Record extracts START

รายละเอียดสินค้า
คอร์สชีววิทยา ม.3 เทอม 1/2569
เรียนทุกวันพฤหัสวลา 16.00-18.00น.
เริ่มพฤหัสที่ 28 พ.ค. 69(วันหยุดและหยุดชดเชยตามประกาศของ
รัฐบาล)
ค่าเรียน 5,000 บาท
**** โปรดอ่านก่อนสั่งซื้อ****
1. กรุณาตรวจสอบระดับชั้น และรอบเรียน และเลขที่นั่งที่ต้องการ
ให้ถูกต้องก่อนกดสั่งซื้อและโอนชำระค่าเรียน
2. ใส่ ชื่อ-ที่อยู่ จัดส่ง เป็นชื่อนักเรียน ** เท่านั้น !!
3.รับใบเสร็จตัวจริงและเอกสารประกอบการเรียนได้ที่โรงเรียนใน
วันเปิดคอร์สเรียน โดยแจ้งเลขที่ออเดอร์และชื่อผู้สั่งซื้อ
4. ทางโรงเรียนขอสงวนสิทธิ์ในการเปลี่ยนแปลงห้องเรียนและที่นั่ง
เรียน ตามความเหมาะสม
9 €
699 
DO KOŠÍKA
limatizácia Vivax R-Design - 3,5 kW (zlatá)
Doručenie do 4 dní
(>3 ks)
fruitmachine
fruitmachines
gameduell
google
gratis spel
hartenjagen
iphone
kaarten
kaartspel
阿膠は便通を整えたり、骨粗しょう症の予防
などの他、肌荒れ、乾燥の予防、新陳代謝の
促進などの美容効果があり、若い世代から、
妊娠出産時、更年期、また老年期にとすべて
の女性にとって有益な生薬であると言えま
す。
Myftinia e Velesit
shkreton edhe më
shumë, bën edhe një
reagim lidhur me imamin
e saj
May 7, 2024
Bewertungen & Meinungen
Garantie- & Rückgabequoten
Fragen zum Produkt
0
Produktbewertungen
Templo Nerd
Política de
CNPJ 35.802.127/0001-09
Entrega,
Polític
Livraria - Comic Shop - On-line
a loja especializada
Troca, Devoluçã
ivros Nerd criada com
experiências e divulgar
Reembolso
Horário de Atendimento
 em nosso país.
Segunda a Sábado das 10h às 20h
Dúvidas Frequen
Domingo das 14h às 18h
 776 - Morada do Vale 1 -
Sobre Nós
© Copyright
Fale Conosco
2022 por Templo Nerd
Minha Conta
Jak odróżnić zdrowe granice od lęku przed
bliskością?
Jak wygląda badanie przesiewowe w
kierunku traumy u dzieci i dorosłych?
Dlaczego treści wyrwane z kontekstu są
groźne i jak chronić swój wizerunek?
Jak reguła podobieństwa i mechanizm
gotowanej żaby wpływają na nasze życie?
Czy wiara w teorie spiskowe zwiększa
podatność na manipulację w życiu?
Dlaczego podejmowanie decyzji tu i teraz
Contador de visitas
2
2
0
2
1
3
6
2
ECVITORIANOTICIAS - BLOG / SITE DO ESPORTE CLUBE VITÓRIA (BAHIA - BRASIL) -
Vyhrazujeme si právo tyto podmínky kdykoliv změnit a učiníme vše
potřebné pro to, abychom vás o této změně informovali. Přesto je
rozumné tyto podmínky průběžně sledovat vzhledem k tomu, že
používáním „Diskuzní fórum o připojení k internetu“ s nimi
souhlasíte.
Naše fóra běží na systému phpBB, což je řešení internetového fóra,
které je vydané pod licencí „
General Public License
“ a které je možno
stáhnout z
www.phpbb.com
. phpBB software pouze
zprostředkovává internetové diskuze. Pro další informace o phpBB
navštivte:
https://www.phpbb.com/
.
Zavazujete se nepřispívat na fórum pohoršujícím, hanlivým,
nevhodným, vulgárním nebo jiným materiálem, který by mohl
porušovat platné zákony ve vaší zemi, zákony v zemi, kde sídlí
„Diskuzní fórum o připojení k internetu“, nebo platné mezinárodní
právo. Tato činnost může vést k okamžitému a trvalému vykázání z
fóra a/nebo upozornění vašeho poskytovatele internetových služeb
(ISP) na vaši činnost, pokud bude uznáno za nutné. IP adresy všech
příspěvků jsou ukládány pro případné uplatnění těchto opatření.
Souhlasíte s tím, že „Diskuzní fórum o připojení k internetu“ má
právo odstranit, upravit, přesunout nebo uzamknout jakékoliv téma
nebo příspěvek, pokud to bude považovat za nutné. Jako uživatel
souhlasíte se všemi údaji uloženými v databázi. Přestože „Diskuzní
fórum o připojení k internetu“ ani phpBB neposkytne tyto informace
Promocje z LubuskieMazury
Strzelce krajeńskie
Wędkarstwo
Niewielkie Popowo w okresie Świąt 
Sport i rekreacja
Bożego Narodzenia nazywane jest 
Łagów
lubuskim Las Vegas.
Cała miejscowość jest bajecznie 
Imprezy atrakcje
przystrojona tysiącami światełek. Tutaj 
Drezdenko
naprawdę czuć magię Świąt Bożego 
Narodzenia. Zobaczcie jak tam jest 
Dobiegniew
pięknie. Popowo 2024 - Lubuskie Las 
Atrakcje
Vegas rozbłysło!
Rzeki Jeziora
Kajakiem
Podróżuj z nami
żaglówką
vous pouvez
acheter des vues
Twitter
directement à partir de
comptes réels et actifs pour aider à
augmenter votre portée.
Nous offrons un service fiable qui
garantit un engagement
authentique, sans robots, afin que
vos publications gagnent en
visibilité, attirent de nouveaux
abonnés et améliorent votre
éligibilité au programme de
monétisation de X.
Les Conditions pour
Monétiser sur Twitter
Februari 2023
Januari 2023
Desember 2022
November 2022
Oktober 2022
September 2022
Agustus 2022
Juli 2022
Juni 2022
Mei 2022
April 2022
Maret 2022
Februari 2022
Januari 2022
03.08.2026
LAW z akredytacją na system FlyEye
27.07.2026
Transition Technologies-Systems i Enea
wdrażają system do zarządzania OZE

Record extracts END

* _Instruction_
A reply that repeats all the data exactly is required.

* _Response below_
รายละเอียดสินค้า
คอร์สชีววิทยา ม.3 เทอม 1/2569
เรียนทุกวันพฤหัสวลา 16.00-18.00น.
เริ่มพฤหัสที่ 28 พ.ค. 69(วันหยุดและหยุดชดเชยตามประกาศของ
รัฐบาล)
ค่าเรียน 5,000 บาท
**** โปรดอ่านก่อนสั่งซื้อ****
1. กรุณาตรวจสอบระดับชั้น และรอบเรียน และเลขที่นั่งที่ต้องการ
ให้ถูกต้องก่อนกดสั่งซื้อและโอนชำระค่าเรียน
2. ใส่ ชื่อ-ที่อยู่ จัดส่ง เป็นชื่อนักเรียน ** เท่านั้น !!
3.รับใบเสร็จตัวจริงและเอกสารประกอบการเรียนได้ที่โรงเรียนใน
วันเปิดคอร์สเรียน โดยแจ้งเลขที่ออเดอร์และชื่อผู้สั่งซื้อ
4. ทางโรงเรียนขอสงวนสิทธิ์ในการเปลี่ยนแปลงห้องเรียนและที่นั่ง
เรียน ตามความเหมาะสม
9 €
699 
DO KOŠÍKA
limatizácia Vivax R-Design - 3,5 kW (zlatá)
Doručenie do 4 dní
(>3 ks)
fruitmachine
fruitmachines
gameduell
google
gratis spel
hartenjagen
iphone
kaarten
kaartspel
阿膠は便通を整えたり、骨粗しょう症の予防
などの他、肌荒れ、乾燥の予防、新陳代謝の
促進などの美容効果があり、若い世代から、
妊娠出産時、更年期、また老年期にとすべて
の女性にとって有益な生薬であると言えま
す。
Myftinia e Velesit
shkreton edhe më
shumë, bën edhe një
reagim lidhur me imamin
e saj
May 7, 2024
Bewertungen & Meinungen
Garantie- & Rückgabequoten
Fragen zum Produkt
0
Produktbewertungen
Templo Nerd
Política de
CNPJ 35.802.127/0001-09
Entrega,
Polític
Livraria - Comic Shop - On-line
a loja especializada
Troca, Devoluçã
ivros Nerd criada com
experiências e divulgar
Reembolso
Horário de Atendimento
 em nosso país.
Segunda a Sábado das 10h às 20h
Dúvidas Frequen
Domingo das 14h às 18h
 776 - Morada do Vale 1 -
Sobre Nós
© Copyright
Fale Conosco
2022 por Templo Nerd
Minha Conta
Jak odróżnić zdrowe granice od lęku przed
bliskością?
Jak wygląda badanie przesiewowe w
kierunku traumy u dzieci i dorosłych?
Dlaczego treści wyrwane z kontekstu są
groźne i jak chronić swój wizerunek?
Jak reguła podobieństwa i mechanizm
gotowanej żaby wpływają na nasze życie?
Czy wiara w teorie spiskowe zwiększa
podatność na manipulację w życiu?
Dlaczego podejmowanie decyzji tu i teraz
Contador de visitas
2
2
0
2
1
3
6
2
ECVITORIANOTICIAS - BLOG / SITE DO ESPORTE CLUBE VITÓRIA (BAHIA - BRASIL) -
Vyhrazujeme si právo tyto podmínky kdykoliv změnit a učiníme vše
potřebné pro to, abychom vás o této změně informovali. Přesto je
rozumné tyto podmínky průběžně sledovat vzhledem k tomu, že
používáním „Diskuzní fórum o připojení k internetu“ s nimi
souhlasíte.
Naše fóra běží na systému phpBB, což je řešení internetového fóra,
které je vydané pod licencí „
General Public License
“ a které je možno
stáhnout z
www.phpbb.com
. phpBB software pouze
zprostředkovává internetové diskuze. Pro další informace o phpBB
navštivte:
https://www.phpbb.com/
.
Zavazujete se nepřispívat na fórum pohoršujícím, hanlivým,
nevhodným, vulgárním nebo jiným materiálem, který by mohl
porušovat platné zákony ve vaší zemi, zákony v zemi, kde sídlí
„Diskuzní fórum o připojení k internetu“, nebo platné mezinárodní
právo. Tato činnost může vést k okamžitému a trvalému vykázání z
fóra a/nebo upozornění vašeho poskytovatele internetových služeb
(ISP) na vaši činnost, pokud bude uznáno za nutné. IP adresy všech
příspěvků jsou ukládány pro případné uplatnění těchto opatření.
Souhlasíte s tím, že „Diskuzní fórum o připojení k internetu“ má
právo odstranit, upravit, přesunout nebo uzamknout jakékoliv téma
nebo příspěvek, pokud to bude považovat za nutné. Jako uživatel
souhlasíte se všemi údaji uloženými v databázi. Přestože „Diskuzní
fórum o připojení k internetu“ ani phpBB neposkytne tyto informace
Promocje z LubuskieMazury
Strzelce krajeńskie
Wędkarstwo
Niewielkie Popowo w okresie Świąt 
Sport i rekreacja
Bożego Narodzenia nazywane jest 
Łagów
lubuskim Las Vegas.
Cała miejscowość jest bajecznie 
Imprezy atrakcje
przystrojona tysiącami światełek. Tutaj 
Drezdenko
naprawdę czuć magię Świąt Bożego 
Narodzenia. Zobaczcie jak tam jest 
Dobiegniew
pięknie. Popowo 2024 - Lubuskie Las 
Atrakcje
Vegas rozbłysło!
Rzeki Jeziora
Kajakiem
Podróżuj z nami
żaglówką
vous pouvez
acheter des vues
Twitter
directement à partir de
comptes réels et actifs pour aider à
augmenter votre portée.
Nous offrons un service fiable qui
garantit un engagement
authentique, sans robots, afin que
vos publications gagnent en
visibilité, attirent de nouveaux
abonnés et améliorent votre
éligibilité au programme de
monétisation de X.
Les Conditions pour
Monétiser sur Twitter
Februari 2023
Januari 2023
Desember 2022
November 2022
Oktober 2022
September 2022
Agustus 2022
Juli 2022
Juni 2022
Mei 2022
April 2022
Maret 2022
Februari 2022
Januari 2022
03.08.2026
LAW z akredytacją na system FlyEye
27.07.2026
Transition Technologies-Systems i Enea
wdrażają system do zarządzania OZE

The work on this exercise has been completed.